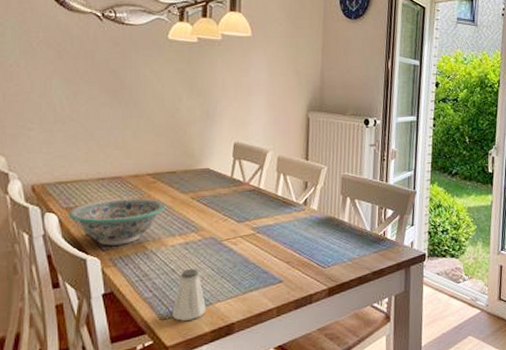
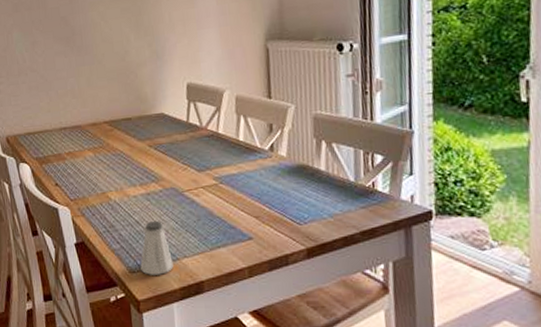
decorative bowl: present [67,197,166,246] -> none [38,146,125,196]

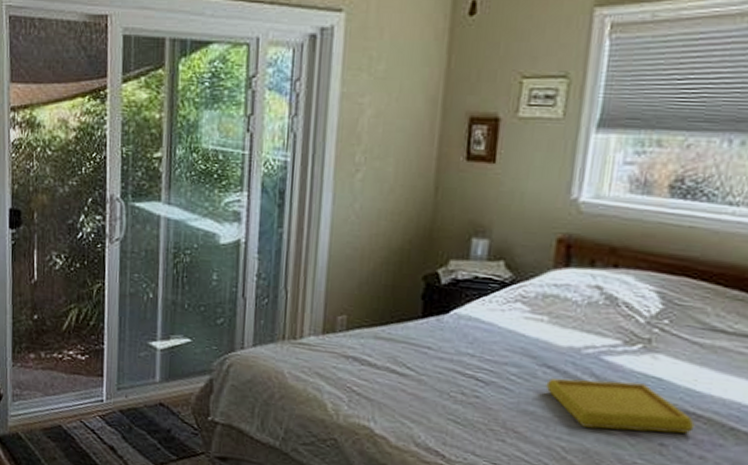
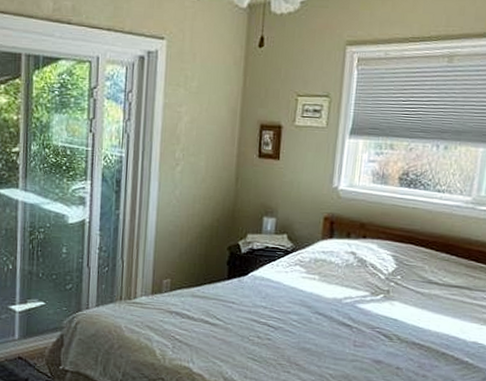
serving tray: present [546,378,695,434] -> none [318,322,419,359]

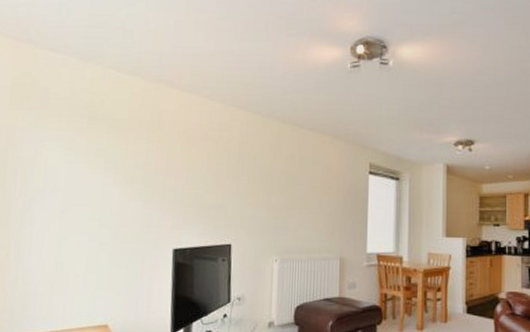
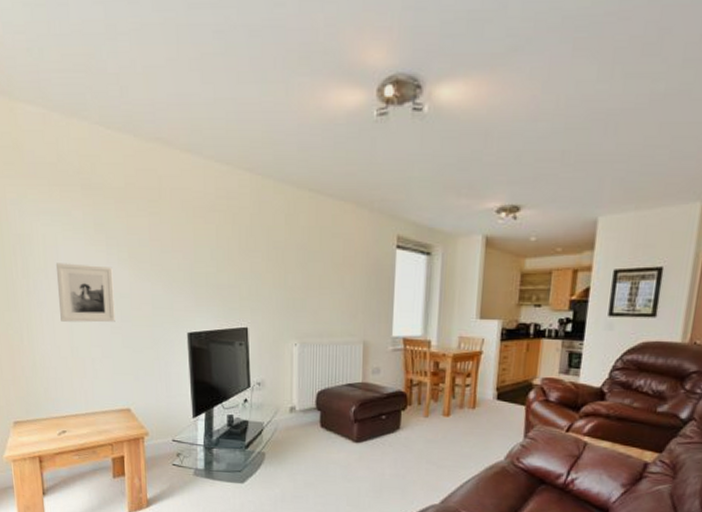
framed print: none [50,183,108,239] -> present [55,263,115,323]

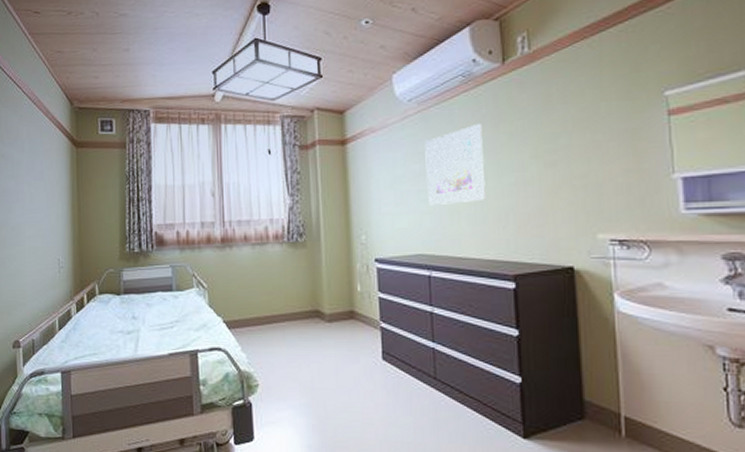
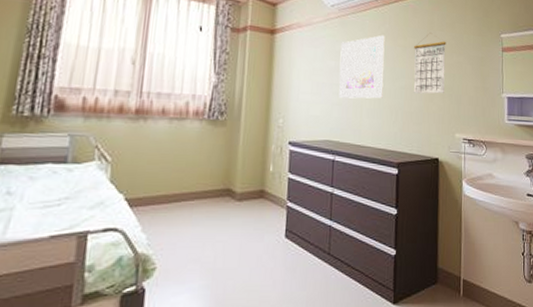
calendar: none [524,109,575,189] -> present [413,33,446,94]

---------------

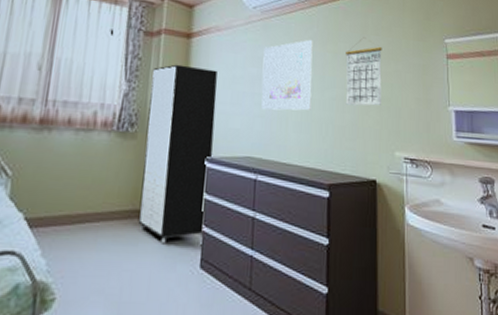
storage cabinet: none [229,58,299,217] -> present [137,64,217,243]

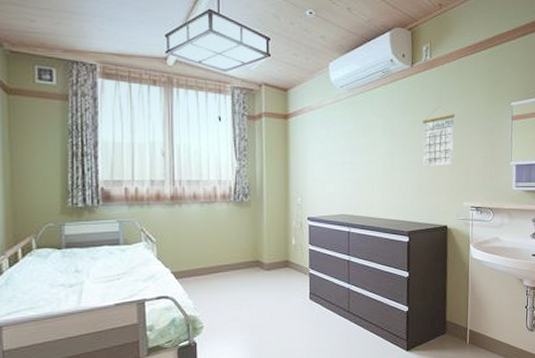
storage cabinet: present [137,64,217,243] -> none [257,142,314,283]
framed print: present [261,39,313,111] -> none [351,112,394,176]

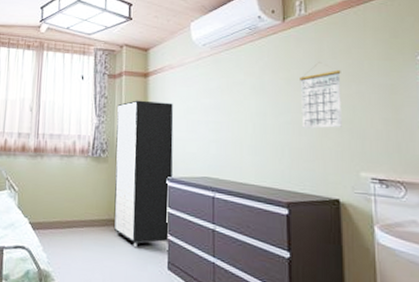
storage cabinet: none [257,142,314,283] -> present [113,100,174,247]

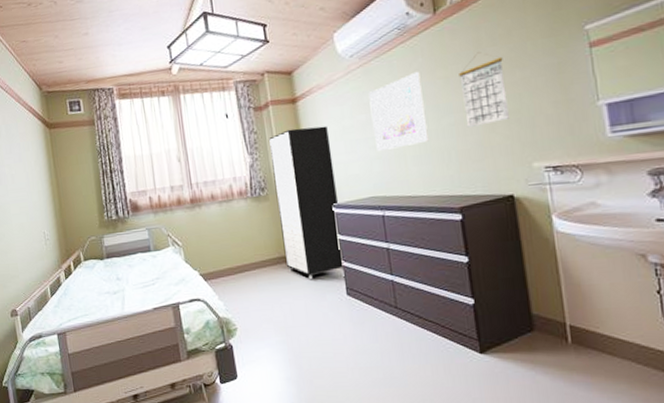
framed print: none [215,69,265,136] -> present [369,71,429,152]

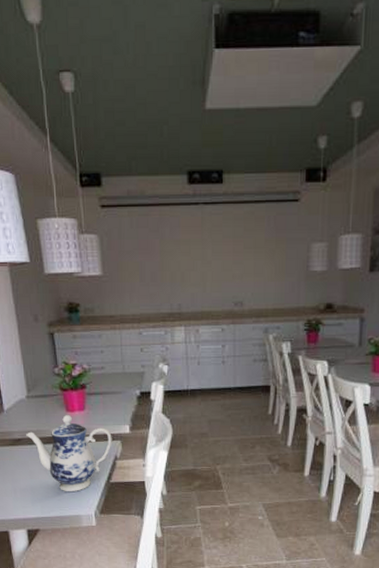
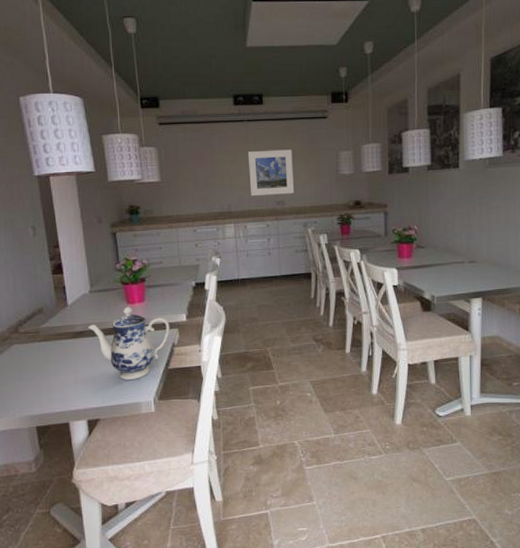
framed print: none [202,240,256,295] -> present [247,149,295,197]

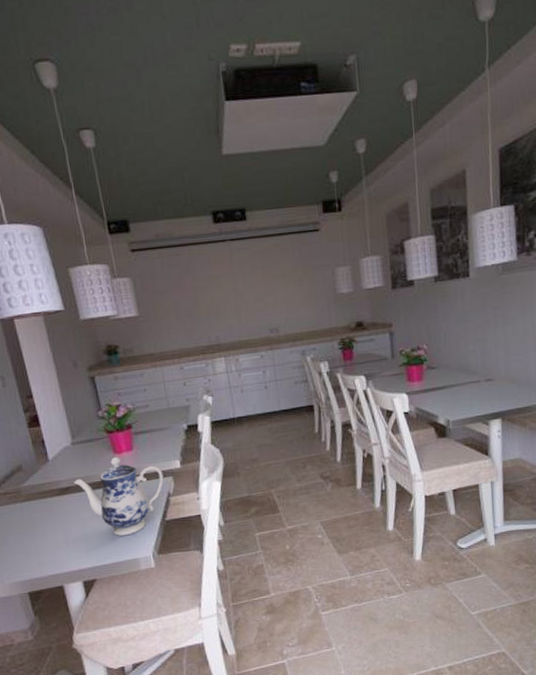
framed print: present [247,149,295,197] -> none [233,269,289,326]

---------------

INSTRUCTIONS TO FOLLOW ->
Work from the entries above. Set down exactly and only the lines from the line with "framed print: none [215,69,265,136]" to the line with "framed print: present [247,149,295,197]", both included, and leave the pictures out.

OUTPUT OF THE EXERCISE ->
framed print: none [215,69,265,136] -> present [369,71,429,152]

framed print: none [202,240,256,295] -> present [247,149,295,197]

framed print: present [247,149,295,197] -> none [233,269,289,326]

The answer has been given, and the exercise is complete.